Again, though, more “energy” and attention naturally mean more publicity for sponsors. Institutions need financial support—they’re in competition with one another, attention-getting projects are commensurately expensive, and appeals for public funds are contingent, as we’ve seen, on the other moneys the institutions can raise—to the extent that, in order to get it, they increasingly hire substantial fund-raising departments (whose cost, of course, has to be factored in: Lomax describes this as “fund-raising to support fund-raising”). Then, of course, there is the question of quid pro quo. Asked what motivates private paymasters and what they expect in return, Beard enumerates—alongside genuinely philanthropic motives, and thank goodness for those—“enhanced brand perception through association, and extended reach through exposure to a large audience.” In this sense, allying oneself with art may be enough—especially given the possibility that the institution is, consciously or unconsciously and for a flush of reasons, adapting its public face to harmonize with yours. Lately, certain corporate sponsors have begun to recognize the value of a softly-softly approach. According to Lomax, “As time has gone on, a lot of the people who did want a big fanfare are becoming aware that it’s a bit more cool not to.” And some corporate donors have discovered that, over time, making a public splash often generates diminishing returns: In February 2007, the German brewery Beck’s canceled its sponsorship of the Institute for Contemporary Art’s Beck’s Futures award because, according to an insider quoted in the Evening Standard, “the prize wasn’t very cool anymore.” (Still, one hears other stories: Klassnik, for instance, mentions an increasingly familiar murmured narrative regarding “a company that hadn’t done art sponsorship before, wanting to have a little say about what the [exhibition] program might be. . . . It’s something in the air at the moment.”)

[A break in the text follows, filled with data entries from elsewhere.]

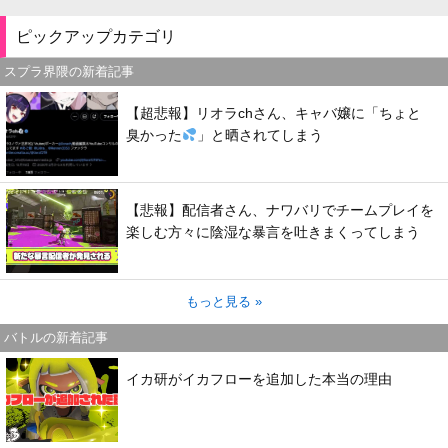
ピックアップカテゴリ
スプラ界隈の新着記事
【超悲報】リオラchさん、キャバ嬢に「ちょと
臭かった
」と晒されてしまう
【悲報】配信者さん、ナワバリでチームプレイを
楽しむ方々に陰湿な暴言を吐きまくってしまう
もっと見る »
バトルの新着記事
イカ研がイカフローを追加した本当の理由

In a sense, however, it matters comparatively little whether it is the institution’s integral attractiveness that draws private interest or whether there has been adaptation to fit. What is of concern is that the public and the private spheres have become entangled to an unprecedented degree in the UK today—indeed, the very sense of a boundary between public and private has been breached—and that, as a consequence, the British art world would be extraordinarily vulnerable in the event of a real economic downturn. Under current financial conditions, one can have slightly mixed feelings about the apparent policy shift, active or passive, toward a privatized art world in the UK. The influx of private funding has underwritten some important and otherwise unrealizable shows, though whither the British art of that future if the state isn’t prepared to support nonprofits like Matt’s Gallery? Moreover, imagining that private money will always be there is, to use Gordon Brown’s least favorite adjective, imprudent, particularly given various ominous shots across the bow of the global economy in recent months—for an onlooker might assume that, to a corporation or private investor looking to save money in a recession, polishing one’s image by appearing to support the arts would be of declining concern. But no doubt when that day comes, and art institutions across the UK are forced to slash their budgets to make up for shortfalls in the private capital they’ve become addicted to, we’ll look back wistfully and say it was quite a ride while it lasted. More significantly, perhaps—whether the economy collapses or not—one can only wonder whether the British notion of the public institution and of public space hasn’t already been irreversibly damaged.

Martin Herbert is a writer based in Tunbridge Wells, Kent, UK.